Once soundverse-proto republishes its generated SDKs, nothing in a consumer repo changes until you pull the new stubs in. This page is about that pull — the last, easy-to-forget hop where a moved contract actually lands in core-database, a Python worker, or the SaaS frontend.

Every consumer ships an update-proto.sh (the frontend calls its update-protos.sh — note the plural) that pulls the freshly-published stubs for that language. There are three shapes:

Consumer language Repos What its update-proto.sh runs
Go manual only core-database, core-mcp go get github.com/soundversegit/soundverse-proto-go@staging then go mod tidy
Python automated via PR core-gateway-consumer, core-identity, core-storage, core-billing, all core-tool-*, template-core-tool, soundverse-py uv sync --upgrade-package soundverse-proto --refresh-package soundverse-proto (repos that also depend on the SDK add a second line for the soundverse package)
Web / TS soundverse-saas-2.0 npm install @soundversegit/soundverse-proto-web --force then a plain npm install + npx tsc --noEmit

The two Go data-plane services pin a frozen go.mod pseudo-version. There is no automation for them — bump by hand:

core-database/update-proto.sh · core-mcp/update-proto.sh
go get github.com/soundversegit/soundverse-proto-go@staging
go mod tidy

soundverse-proto-go is the private Go module CI publishes to the staging branch of soundversegit/soundverse-proto-go. To pin a specific contract commit for prod, go get …@<commit-sha> instead of @staging, then go mod tidy.

From the super-repo root, update-all-protos.sh walks every submodule and runs its refresh script:

core/update-all-protos.sh
./update-all-protos.sh # finds each repo's update-proto.sh / update-protos.sh and runs it in place

It finds update-proto.sh and update-protos.sh at -maxdepth 2, so both the Python/Go scripts and the frontend’s plural-named one get picked up.

  1. Confirm the contract is published. Your change must already be on main in soundverse-proto (staging release fans it out to the per-language repos’ staging branches). If you’re still iterating locally, don’t use this flow — point the dependency at a local path or feature branch and regenerate in place. See Run proto codegen locally.

  2. Run the repo’s refresh script from inside that repo:

    Terminal window
    cd core-tool-sansaarm && ./update-proto.sh
  3. Typecheck / build against the new contract. For Python, make check (ruff + pyright strict + pytest) is the exact CI gate; for Go, go build ./...; the frontend’s script already runs npx tsc --noEmit.

  4. Commit the lockfile. The diff is the pin only — uv.lock for Python, go.mod/go.sum for Go, package-lock.json for the frontend. No generated source is vendored (proto output lives in the published packages, and soundverse-proto’s own gen/ is gitignored).
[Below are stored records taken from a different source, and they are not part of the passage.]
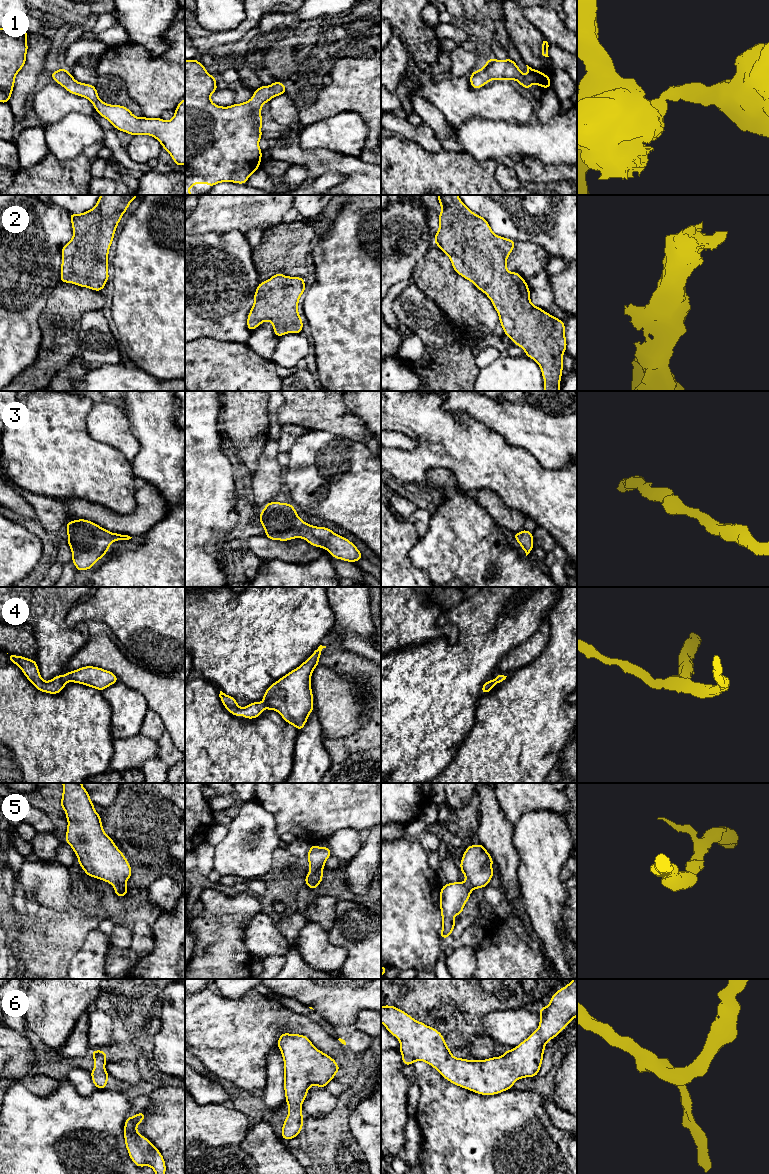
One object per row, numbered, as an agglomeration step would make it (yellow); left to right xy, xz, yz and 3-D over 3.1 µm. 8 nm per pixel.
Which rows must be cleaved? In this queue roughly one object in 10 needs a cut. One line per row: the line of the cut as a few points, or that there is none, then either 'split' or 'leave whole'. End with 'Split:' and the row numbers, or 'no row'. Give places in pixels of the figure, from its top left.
1: cut none; leave whole
2: cut none; leave whole
3: cut none; leave whole
4: cut none; leave whole
5: cut none; leave whole
6: cut none; leave whole
Split: no row

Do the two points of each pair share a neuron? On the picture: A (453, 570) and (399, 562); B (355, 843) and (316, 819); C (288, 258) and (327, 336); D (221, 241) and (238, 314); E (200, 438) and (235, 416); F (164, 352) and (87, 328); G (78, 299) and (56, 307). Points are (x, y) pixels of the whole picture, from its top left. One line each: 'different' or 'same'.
A: different
B: different
C: different
D: same
E: different
F: different
G: same

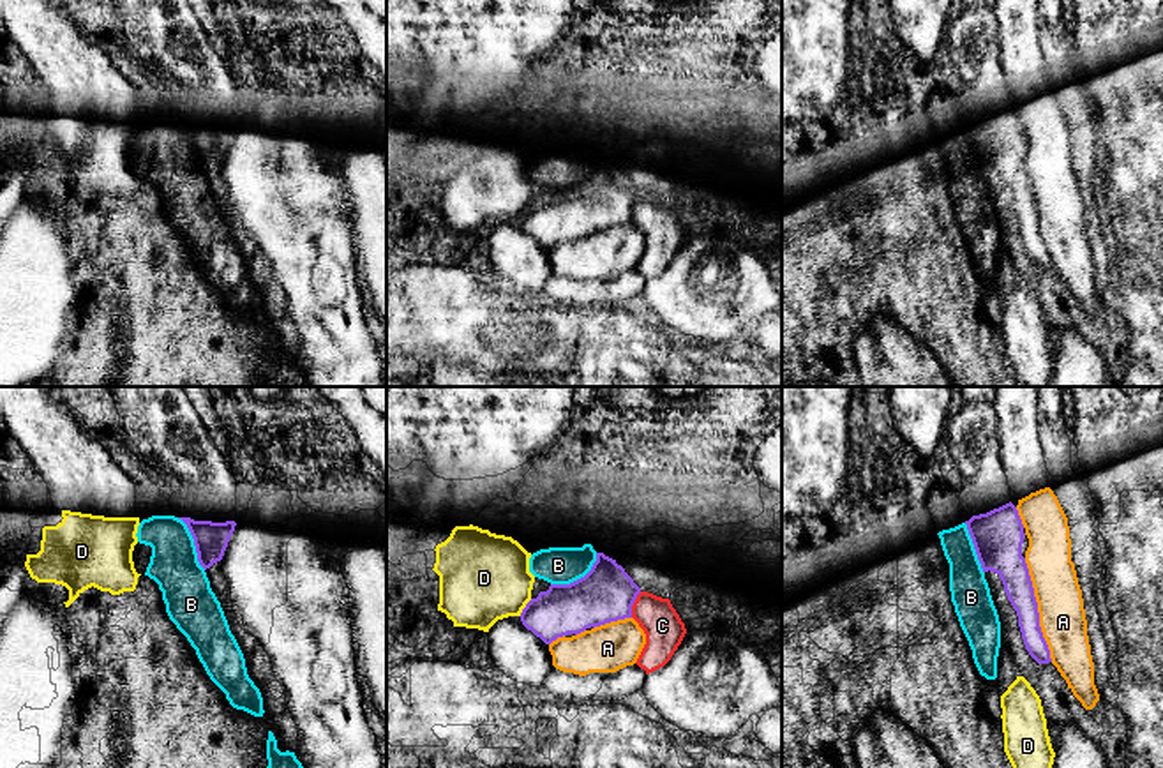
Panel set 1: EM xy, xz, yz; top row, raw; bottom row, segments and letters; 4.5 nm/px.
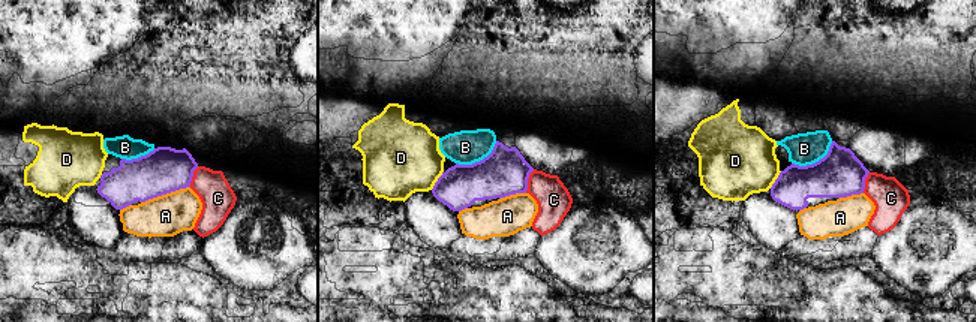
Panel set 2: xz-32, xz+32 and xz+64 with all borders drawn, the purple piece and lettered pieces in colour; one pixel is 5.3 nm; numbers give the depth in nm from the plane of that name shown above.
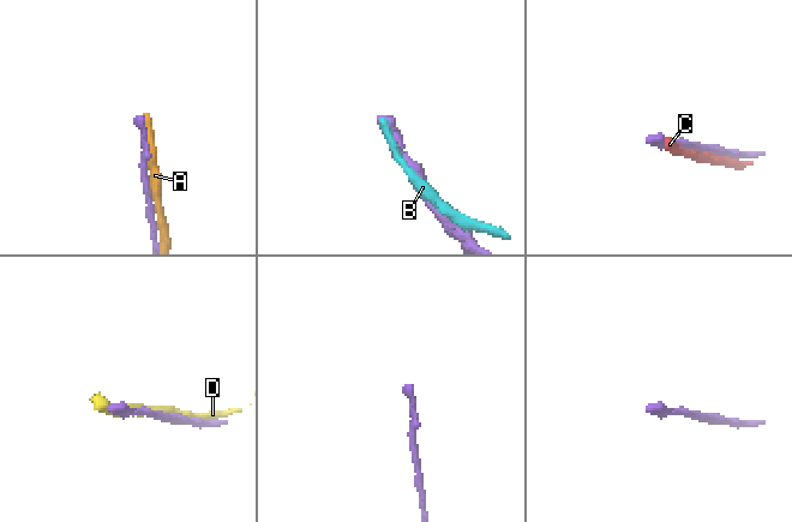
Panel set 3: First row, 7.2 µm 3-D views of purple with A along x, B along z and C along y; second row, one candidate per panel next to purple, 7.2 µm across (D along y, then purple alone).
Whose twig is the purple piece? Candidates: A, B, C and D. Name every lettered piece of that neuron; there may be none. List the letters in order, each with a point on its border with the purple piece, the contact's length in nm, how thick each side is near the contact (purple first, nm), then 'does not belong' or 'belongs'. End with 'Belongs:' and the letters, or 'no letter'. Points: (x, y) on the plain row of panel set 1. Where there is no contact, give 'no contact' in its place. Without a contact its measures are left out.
A: yz (1036, 214) | 480 nm | 140/220 nm | does not belong
B: xz (577, 184) | 260 nm | 260/180 nm | does not belong
C: xz (632, 209) | 130 nm | 260/180 nm | does not belong
D: xz (525, 212) | 100 nm | 220/400 nm | does not belong
Belongs: no letter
The automated Python path Deployed

Section titled “The automated Python path ”

You rarely run the Python update-proto.sh by hand, because CI opens the bump for you. Each Python consumer carries .github/workflows/update-private-deps.yml, which runs uv lock --upgrade-package <dep> and opens (or updates in place) a single PR on the fixed branch automation/update-private-deps. It never auto-merges — a human merges once CI is green.

It fires on three triggers:

  • repository_dispatch — the instant path. soundverse-proto’s staging release dispatches proto_updated to the core* repos and soundverse-py; merging soundverse-py then dispatches soundverse_updated to the core-tool-* repos + template-core-tool. That’s a two-hop cascade (proto → SDK → workers), covered end-to-end in Drive the proto → deploy cascade.
  • a daily cron at 0 6 * * * — a safety net for any missed dispatch.
  • workflow_dispatch — fire it manually from the Actions tab.